Me encontraba sentado en una silla de mimbre, el respaldo estaba algo desencolado y se balanceaba con el peso de mi cuerpo a la par que chirriaba. Llevaba algo más de una hora haciendo aviones y barcos de papel, era un proceso laborioso ya que para cada nueva ejecución tenía que repasar mentalmente todos los pasos.

Intenté pasar al segundo capítulo del libro de papiroflexia que había cogido de aquella estantería llena de polvo, pero tenía una gran dificultad para aprender nuevos dobleces y secuencias de pasos. Tiré el libro de un manotazo y encendí el televisor.

Muertes, violaciones, asesinatos, secuestros… Nada, no era capaz de sentir lo más mínimo, no se me alteraba nada por dentro… Y con ese pensamiento en la cabeza me dormí en el sillón.

Me despertaron unos niños pequeños que si bien me eran familiares me resultaban terriblemente molestos y sentía un fuerte impulso de darles un guantazo. Luego llegó un hombre joven con un cuenco de sopa y uno de esos cacharros metálicos que se usan para comerla, cuchara me dijo que se llamaba.

Tras varios intentos infructuosos y una camisa de cuadros empapada hasta el cuello decidió darme él mismo la sopa. Pese a lo incómodo que me sentía por lo humillante de la situación me dejé alimentar, no recordaba cuándo fue la última vez que había comido algo.

Finalmente se marcharon y al cabo de un rato de haber llorado y reído sin ningún motivo aparente decidí dar un paseo por los alrededores. Saludé a viejos conocidos y a otros simplemente les devolví el saludo, no los conocía, pero la educación es lo que convierte a un hombre en un caballero.

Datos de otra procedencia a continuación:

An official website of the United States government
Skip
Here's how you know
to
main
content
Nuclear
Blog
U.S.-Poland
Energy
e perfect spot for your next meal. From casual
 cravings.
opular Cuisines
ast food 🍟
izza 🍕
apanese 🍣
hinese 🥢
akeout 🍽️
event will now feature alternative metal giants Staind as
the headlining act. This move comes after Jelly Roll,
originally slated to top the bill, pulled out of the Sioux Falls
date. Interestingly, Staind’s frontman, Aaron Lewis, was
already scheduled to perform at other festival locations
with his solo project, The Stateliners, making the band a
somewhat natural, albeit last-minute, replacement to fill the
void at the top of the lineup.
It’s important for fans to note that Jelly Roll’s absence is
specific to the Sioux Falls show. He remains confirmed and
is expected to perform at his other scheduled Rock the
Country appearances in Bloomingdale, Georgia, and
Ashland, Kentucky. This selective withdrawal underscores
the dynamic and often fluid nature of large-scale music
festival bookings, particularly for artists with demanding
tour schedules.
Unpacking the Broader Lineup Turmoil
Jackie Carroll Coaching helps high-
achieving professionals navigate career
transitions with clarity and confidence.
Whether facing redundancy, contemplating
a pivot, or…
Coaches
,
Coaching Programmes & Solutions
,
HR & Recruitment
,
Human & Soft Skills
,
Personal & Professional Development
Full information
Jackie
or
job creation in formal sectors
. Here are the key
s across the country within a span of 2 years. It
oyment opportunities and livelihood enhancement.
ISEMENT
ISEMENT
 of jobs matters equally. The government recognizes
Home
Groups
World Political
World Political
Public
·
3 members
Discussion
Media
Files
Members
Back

Tras una hora aproximadamente estaba completamente perdido, aunque no era un escenario desconocido del todo, tenía la misma sensación que el que pasea con los ojos cerrados por su casa. Una mujer muy amable me acercó a mi piso y tras darme la cena me dio besó la mejilla y se marchó.

Y así han pasado los años. Cada día un muchacho con unos jóvenes vienen a verme y me dan la comida en la cama, pues me fallan las fuerzas, luego hablan conmigo un rato sobre algunas cosas sin sentido para mí. Les he escuchado hablar en susurros, parece que su abuelo tiene algún tipo de enfermedad, no recuerdo su nombre pero a veces lloran y me dan pena, son buenas personas: aunque tienen todos esos problemas pasan conmigo algunas horas.

PD: Todo mi respeto y apoyo a las familias afectadas por el alzhéimer. El consuelo que nos queda es que ellos no son conscientes de su enfermedad.